►

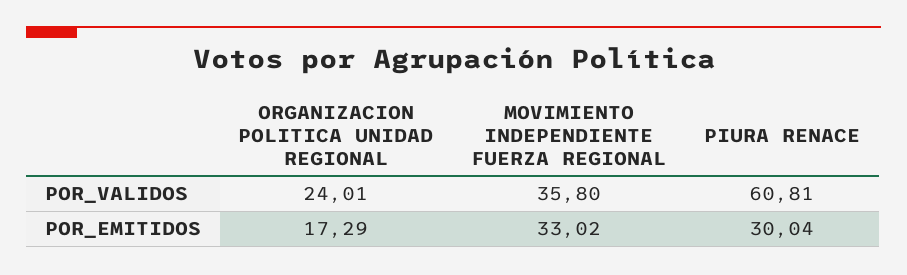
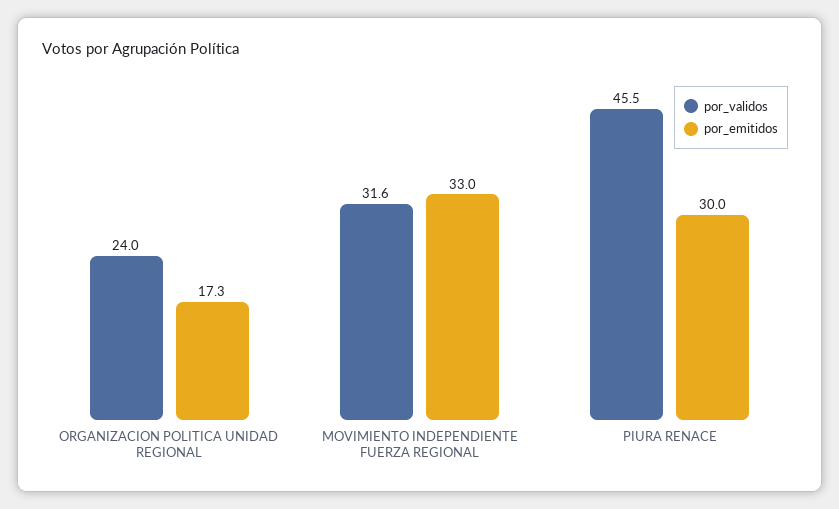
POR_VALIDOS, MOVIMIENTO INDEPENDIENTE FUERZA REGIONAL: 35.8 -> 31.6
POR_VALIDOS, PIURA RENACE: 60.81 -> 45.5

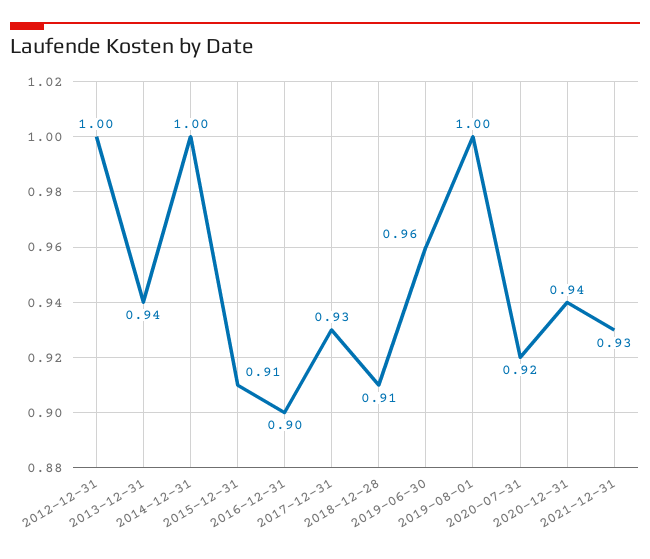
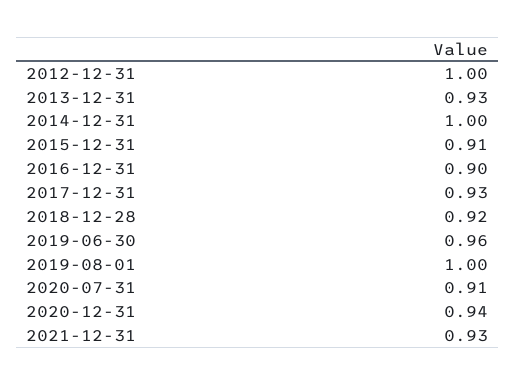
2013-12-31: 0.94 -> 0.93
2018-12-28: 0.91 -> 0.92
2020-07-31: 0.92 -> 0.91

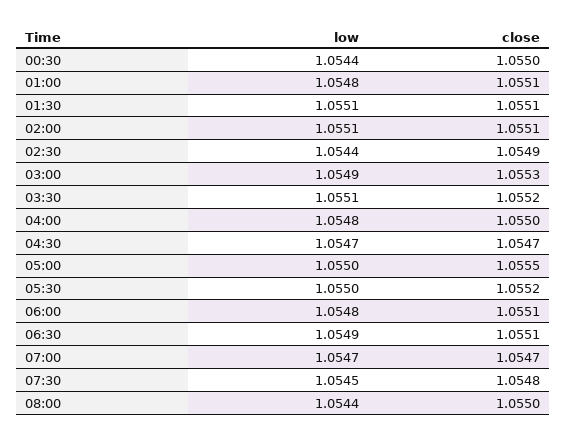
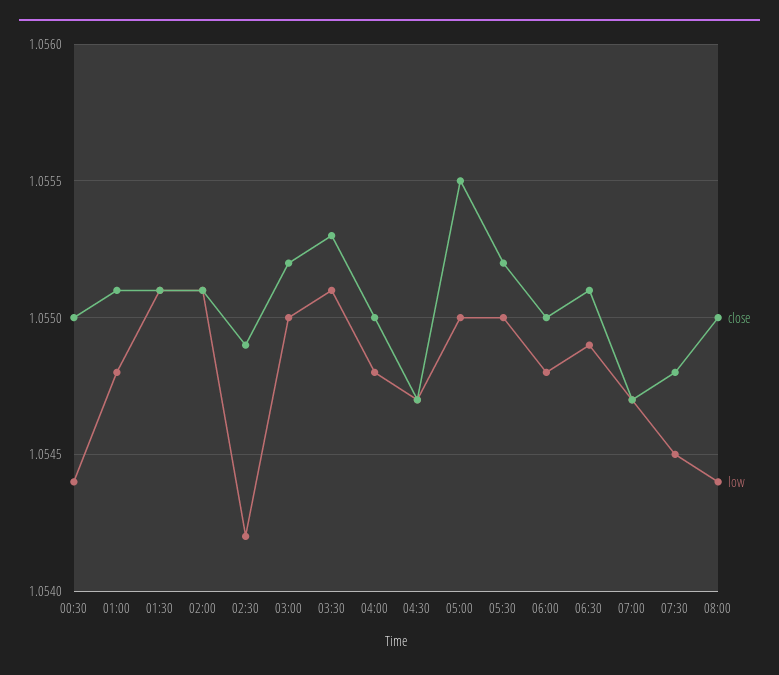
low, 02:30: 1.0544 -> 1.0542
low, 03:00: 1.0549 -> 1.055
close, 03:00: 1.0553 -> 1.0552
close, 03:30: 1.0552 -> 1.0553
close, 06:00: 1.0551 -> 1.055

◄

### Task objective
The result should be an exact copy of every entry above, with no pictures included.

### Written response
POR_VALIDOS, MOVIMIENTO INDEPENDIENTE FUERZA REGIONAL: 35.8 -> 31.6
POR_VALIDOS, PIURA RENACE: 60.81 -> 45.5

2013-12-31: 0.94 -> 0.93
2018-12-28: 0.91 -> 0.92
2020-07-31: 0.92 -> 0.91

low, 02:30: 1.0544 -> 1.0542
low, 03:00: 1.0549 -> 1.055
close, 03:00: 1.0553 -> 1.0552
close, 03:30: 1.0552 -> 1.0553
close, 06:00: 1.0551 -> 1.055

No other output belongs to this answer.